We talked earlier in the week about "the pledge" -- a promise to Grover Norquist and Americans for Tax Reform that they will not support raising any tax on anyone by any amount for any reason. In an unexpected twist, in 2012, a growing number of Republicans are choosing not to sign it.
Today, a leading GOP voice said he doesn't like it either.
For those who can't watch clips online, Rep. Chris Van Hollen (D-Md.) asked former Florida Gov. Jeb Bush whether he agrees with the Norquist pledge. Bush replied:
"No. So I ran for office three times. The pledge was presented to me three times. I never signed the pledge. I cut taxes every year I was governor. I don't believe you outsource your principles and convictions to people. I respect Grover's political involvement. He has it every right to do it, but I never signed any pledge."
I still think it'd be an overstatement to characterize the pledge as a project that's failing. After all, Mitt Romney has already signed his name to Norquist's pledge.
But at least for now, Republicans are balking at the pledge in numbers unseen in a long while.

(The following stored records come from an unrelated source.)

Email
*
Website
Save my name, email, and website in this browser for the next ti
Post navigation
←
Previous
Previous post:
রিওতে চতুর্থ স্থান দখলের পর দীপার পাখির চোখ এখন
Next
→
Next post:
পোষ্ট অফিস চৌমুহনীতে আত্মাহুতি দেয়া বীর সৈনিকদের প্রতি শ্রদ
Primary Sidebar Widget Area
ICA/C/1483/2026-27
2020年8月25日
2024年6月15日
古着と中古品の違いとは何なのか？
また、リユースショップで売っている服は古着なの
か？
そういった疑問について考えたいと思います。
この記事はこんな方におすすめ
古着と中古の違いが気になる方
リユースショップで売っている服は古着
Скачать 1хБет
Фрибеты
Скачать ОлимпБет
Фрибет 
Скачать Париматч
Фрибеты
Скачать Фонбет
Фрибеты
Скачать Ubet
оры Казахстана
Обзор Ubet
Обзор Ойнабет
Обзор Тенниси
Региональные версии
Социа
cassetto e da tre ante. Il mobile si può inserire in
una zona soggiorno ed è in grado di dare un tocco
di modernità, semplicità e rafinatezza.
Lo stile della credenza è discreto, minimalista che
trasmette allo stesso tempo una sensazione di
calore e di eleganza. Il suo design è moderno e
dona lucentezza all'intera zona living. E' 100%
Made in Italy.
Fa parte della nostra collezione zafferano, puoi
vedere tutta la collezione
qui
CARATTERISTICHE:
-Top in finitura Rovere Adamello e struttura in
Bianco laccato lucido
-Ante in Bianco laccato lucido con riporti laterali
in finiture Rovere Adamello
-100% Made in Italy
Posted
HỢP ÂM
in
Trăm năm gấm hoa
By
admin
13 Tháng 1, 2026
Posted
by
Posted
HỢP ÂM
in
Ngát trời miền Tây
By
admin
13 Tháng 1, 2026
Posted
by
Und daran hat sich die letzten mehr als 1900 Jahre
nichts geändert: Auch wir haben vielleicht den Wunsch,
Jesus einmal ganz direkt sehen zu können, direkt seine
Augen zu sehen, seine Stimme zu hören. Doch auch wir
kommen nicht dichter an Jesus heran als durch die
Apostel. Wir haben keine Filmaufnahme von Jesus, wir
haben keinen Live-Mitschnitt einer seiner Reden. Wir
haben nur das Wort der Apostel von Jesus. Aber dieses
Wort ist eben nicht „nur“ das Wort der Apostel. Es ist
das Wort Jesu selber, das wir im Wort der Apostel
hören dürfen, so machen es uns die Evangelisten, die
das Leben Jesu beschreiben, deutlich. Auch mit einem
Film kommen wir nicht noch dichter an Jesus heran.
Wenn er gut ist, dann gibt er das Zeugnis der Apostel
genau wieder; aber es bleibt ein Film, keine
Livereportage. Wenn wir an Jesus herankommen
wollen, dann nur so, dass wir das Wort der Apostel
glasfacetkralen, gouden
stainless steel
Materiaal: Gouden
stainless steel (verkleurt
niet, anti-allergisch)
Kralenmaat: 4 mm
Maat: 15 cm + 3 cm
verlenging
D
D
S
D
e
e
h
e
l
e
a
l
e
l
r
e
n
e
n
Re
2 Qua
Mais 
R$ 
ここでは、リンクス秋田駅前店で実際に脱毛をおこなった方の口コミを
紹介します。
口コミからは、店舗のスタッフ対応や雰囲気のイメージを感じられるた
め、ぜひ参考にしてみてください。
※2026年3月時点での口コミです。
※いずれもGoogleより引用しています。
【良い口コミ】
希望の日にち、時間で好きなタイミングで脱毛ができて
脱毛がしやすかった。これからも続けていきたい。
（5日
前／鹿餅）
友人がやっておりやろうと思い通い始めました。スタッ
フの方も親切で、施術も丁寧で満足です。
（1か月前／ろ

For what it's worth, I don't necessarily see this as evidence of moderation. On the contrary, many, if not all, of those who are rejecting Norquist's project appear to be very much in line with his anti-tax orthodoxy. But at least some in the GOP are balking because they don't like the idea of, in Jeb Bush's words, outsourcing your principles and convictions to others.
Given the prevailing political winds, I'll take hints of progress in Republican politics where I can find them.